Your response should consist of the records, reproduced exactly.

Data under study |
* * * * *
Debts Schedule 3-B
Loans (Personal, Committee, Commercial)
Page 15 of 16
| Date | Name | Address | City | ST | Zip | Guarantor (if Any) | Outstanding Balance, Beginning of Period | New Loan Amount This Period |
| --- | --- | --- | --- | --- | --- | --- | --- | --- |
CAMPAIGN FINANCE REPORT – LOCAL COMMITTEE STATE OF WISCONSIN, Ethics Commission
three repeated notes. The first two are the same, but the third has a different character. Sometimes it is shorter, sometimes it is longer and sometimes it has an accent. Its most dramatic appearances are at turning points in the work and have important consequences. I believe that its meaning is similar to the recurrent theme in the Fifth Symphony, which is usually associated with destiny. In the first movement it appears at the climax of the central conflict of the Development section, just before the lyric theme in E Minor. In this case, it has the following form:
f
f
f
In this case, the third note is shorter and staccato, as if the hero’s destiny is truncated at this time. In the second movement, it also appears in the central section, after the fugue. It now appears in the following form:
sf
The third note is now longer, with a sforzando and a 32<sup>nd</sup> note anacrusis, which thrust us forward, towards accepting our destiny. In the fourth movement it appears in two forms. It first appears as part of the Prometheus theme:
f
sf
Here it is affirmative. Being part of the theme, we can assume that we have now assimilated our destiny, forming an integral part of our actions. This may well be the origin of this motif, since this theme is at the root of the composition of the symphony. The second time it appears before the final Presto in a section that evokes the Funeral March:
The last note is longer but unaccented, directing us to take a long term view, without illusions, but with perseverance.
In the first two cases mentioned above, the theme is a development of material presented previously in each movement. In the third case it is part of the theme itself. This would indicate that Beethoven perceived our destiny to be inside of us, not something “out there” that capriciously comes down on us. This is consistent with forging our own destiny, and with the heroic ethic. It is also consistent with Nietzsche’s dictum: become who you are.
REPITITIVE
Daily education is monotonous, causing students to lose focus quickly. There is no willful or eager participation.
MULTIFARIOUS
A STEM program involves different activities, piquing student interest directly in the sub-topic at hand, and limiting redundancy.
* * * * *
Answer to this task |
Debts Schedule 3-B
Loans (Personal, Committee, Commercial)
Page 15 of 16
| Date | Name | Address | City | ST | Zip | Guarantor (if Any) | Outstanding Balance, Beginning of Period | New Loan Amount This Period |
| --- | --- | --- | --- | --- | --- | --- | --- | --- |
CAMPAIGN FINANCE REPORT – LOCAL COMMITTEE STATE OF WISCONSIN, Ethics Commission
three repeated notes. The first two are the same, but the third has a different character. Sometimes it is shorter, sometimes it is longer and sometimes it has an accent. Its most dramatic appearances are at turning points in the work and have important consequences. I believe that its meaning is similar to the recurrent theme in the Fifth Symphony, which is usually associated with destiny. In the first movement it appears at the climax of the central conflict of the Development section, just before the lyric theme in E Minor. In this case, it has the following form:
f
f
f
In this case, the third note is shorter and staccato, as if the hero’s destiny is truncated at this time. In the second movement, it also appears in the central section, after the fugue. It now appears in the following form:
sf
The third note is now longer, with a sforzando and a 32<sup>nd</sup> note anacrusis, which thrust us forward, towards accepting our destiny. In the fourth movement it appears in two forms. It first appears as part of the Prometheus theme:
f
sf
Here it is affirmative. Being part of the theme, we can assume that we have now assimilated our destiny, forming an integral part of our actions. This may well be the origin of this motif, since this theme is at the root of the composition of the symphony. The second time it appears before the final Presto in a section that evokes the Funeral March:
The last note is longer but unaccented, directing us to take a long term view, without illusions, but with perseverance.
In the first two cases mentioned above, the theme is a development of material presented previously in each movement. In the third case it is part of the theme itself. This would indicate that Beethoven perceived our destiny to be inside of us, not something “out there” that capriciously comes down on us. This is consistent with forging our own destiny, and with the heroic ethic. It is also consistent with Nietzsche’s dictum: become who you are.
REPITITIVE
Daily education is monotonous, causing students to lose focus quickly. There is no willful or eager participation.
MULTIFARIOUS
A STEM program involves different activities, piquing student interest directly in the sub-topic at hand, and limiting redundancy.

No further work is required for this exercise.